Recent weeks saw daily protests in Thailand aimed at the country’s monarchy and, more specifically, King Maha Vajiralongkorn who formally assumed the throne in 2016. There has been long-standing criticism against Vajiralongkorn and his lavish lifestyle. Since the military coup in 2014, the monarchy has been even more closely linked to the military, a relationship that has strengthened since the ascension of Vajiralongkorn to the throne.
Thailand has strict laws that outlaw criticism of the royal family. Since the military took over in 2014, these laws have been extended to include comments and likes on social media. Over the last few weeks, Facebook, Twitter and YouToube have all been ordered by the Thai government to take down “inappropriate” posts criticizing the country’s monarchy.

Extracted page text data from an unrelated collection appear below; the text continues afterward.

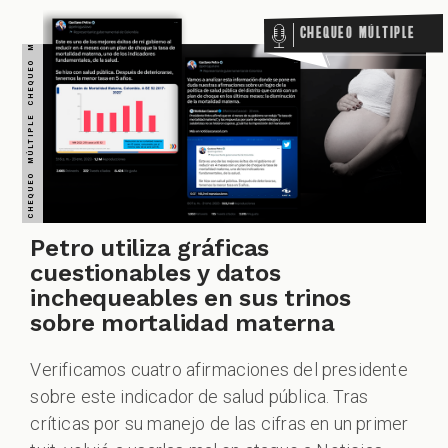
Chequeo Múltiple
ZOOM
Petro utiliza gráficas
cuestionables y datos
inchequeables en sus trinos
sobre mortalidad materna
Verificamos cuatro afirmaciones del presidente
sobre este indicador de salud pública. Tras
críticas por su manejo de las cifras en un primer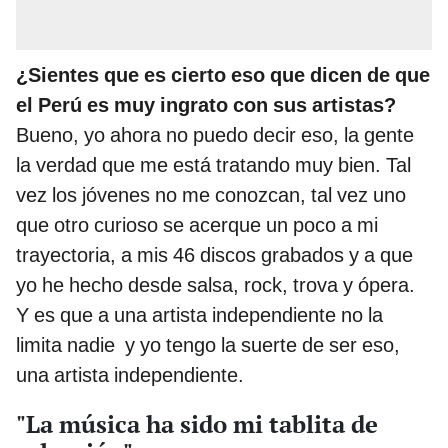
¿Sientes que es cierto eso que dicen de que
el Perú es muy ingrato con sus artistas?
Bueno, yo ahora no puedo decir eso, la gente
la verdad que me está tratando muy bien. Tal
vez los jóvenes no me conozcan, tal vez uno
que otro curioso se acerque un poco a mi
trayectoria, a mis 46 discos grabados y a que
yo he hecho desde salsa, rock, trova y ópera.
Y es que a una artista independiente no la
limita nadie y yo tengo la suerte de ser eso,
una artista independiente.
"La música ha sido mi tablita de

On Monday, Facebook started preventing users in Thailand from accessing an anti-royalist group. The company has since announced that it would seek legal action against the order from the Thai government.
The protests in Thailand go beyond criticizing the king and his close link to the military. In demonstrations that have been described as a “new turning point” mostly young activists demand broader democratic reforms to the country’s authoritarian order.
Thailand is deemed “Partly Free” by Freedom House, a non-governmental pro-democracy watchdog organization. It was upgraded from its 2019 ranking of “not free” because of the parliamentary elections the country held in March 2019. Despite this upgrade, political rights and civil liberties remain severely restricted in Thailand.